HazyResearch / evaporate

This repo contains data and code for the paper "Language Models Enable Simple Systems for Generating Structured Views of Heterogeneous Data Lakes"
475 stars 45 forks source link

Missing data set /fda-ai-pmas/510k/ or data gen is missing something? #25

Closed brando90 closed 8 months ago

brando90 commented 1 year ago

I downloaded the data as instructed but it's missing the /fda-ai-pmas/510k/?

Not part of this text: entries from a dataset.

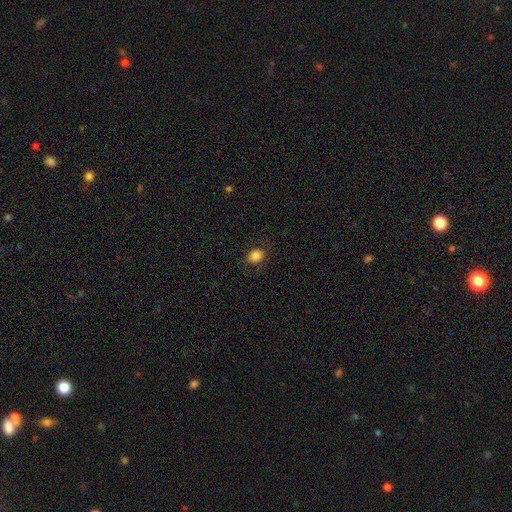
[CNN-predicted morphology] Overall: smooth (84%). How rounded: in between (56%; round 43%). Merging: none (81%).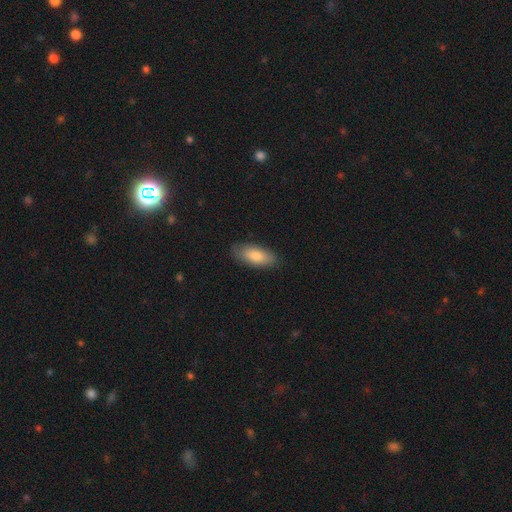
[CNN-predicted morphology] Smooth or featured? smooth (81%)
How rounded? in between (84%)
Merging? none (85%)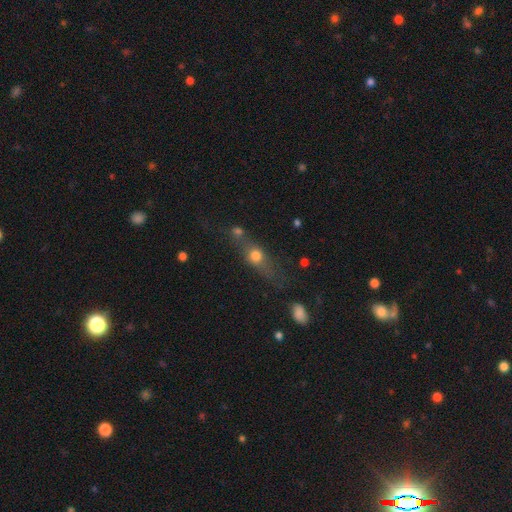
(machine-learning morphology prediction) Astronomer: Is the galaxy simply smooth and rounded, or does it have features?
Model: smooth — 57%.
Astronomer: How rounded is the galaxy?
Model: in between — 34% (runner-up: round, 33%).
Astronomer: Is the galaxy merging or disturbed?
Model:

(maf) brando9@ampere1:~/data/evaporate$ python ~/evaporate/evaporate/run_profiler.py \
>     --data_lake fda_510ks \
>     --do_end_to_end False \
>     --num_attr_to_cascade 50 \
>     --num_top_k_scripts 10 \
>     --train_size 10 \
>     --combiner_mode ws \
>     --use_dynamic_backoff True \
>     --KEYS ${keys}

Data lake
Traceback (most recent call last):
  File "/lfs/ampere1/0/brando9/evaporate/evaporate/run_profiler.py", line 476, in <module>
    main()
  File "/lfs/ampere1/0/brando9/evaporate/evaporate/run_profiler.py", line 472, in main
    run_experiment(profiler_args)
  File "/lfs/ampere1/0/brando9/evaporate/evaporate/run_profiler.py", line 235, in run_experiment
    _, _, _, _, args = get_structure(data_lake)
  File "/afs/cs.stanford.edu/u/brando9/evaporate/evaporate/utils.py", line 105, in get_structure
    files = get_all_files(args.data_dir)
  File "/afs/cs.stanford.edu/u/brando9/evaporate/evaporate/utils.py", line 49, in get_all_files
    for file in os.listdir(data_dir):
FileNotFoundError: [Errno 2] No such file or directory: '/lfs/ampere1/0/brando9/data/evaporate/data/fda-ai-pmas/510k/'

but nowhere to be fund:

(maf) brando9@ampere1:~/data/evaporate$ tree .
.
├── assets
│   └── banner.png
├── data
│   ├── enron
│   │   └── table.json
│   ├── fda_510ks
│   │   ├── docs.tar.gz
│   │   └── table.json
│   ├── generative_indexes
│   │   └── fda_510ks
│   ├── swde_movie_allmovie
│   │   ├── docs.tar.gz
│   │   └── table.json
│   ├── swde_movie_amctv
│   │   ├── docs.tar.gz
│   │   └── table.json
│   ├── swde_movie_hollywood
│   │   ├── docs.tar.gz
│   │   └── table.json
│   ├── swde_movie_iheartmovies
│   │   ├── docs.tar.gz
│   │   └── table.json
│   ├── swde_movie_imdb
│   │   ├── docs.tar.gz
│   │   └── table.json
│   ├── swde_movie_metacritic
│   │   ├── docs.tar.gz
│   │   └── table.json
│   ├── swde_movie_rottentomatoes
│   │   ├── docs.tar.gz
│   │   └── table.json
│   ├── swde_movie_yahoo
│   │   ├── docs.tar.gz
│   │   └── table.json
│   ├── swde_university_collegeprowler
│   │   ├── docs.tar.gz
│   │   └── table.json
│   ├── swde_university_ecampustours
│   │   ├── docs.tar.gz
│   │   └── table.json
│   ├── swde_university_embark
│   │   ├── docs.tar.gz
│   │   └── table.json
│   ├── swde_university_matchcollege
│   │   ├── docs.tar.gz
│   │   └── table.json
│   ├── swde_university_usnews
│   │   ├── docs.tar.gz
│   │   └── table.json
│   └── wiki_nba_players
│       ├── docs.tar.gz
│       └── table.json
└── README.md

20 directories, 33 files

is there a missing instruction or file or something else?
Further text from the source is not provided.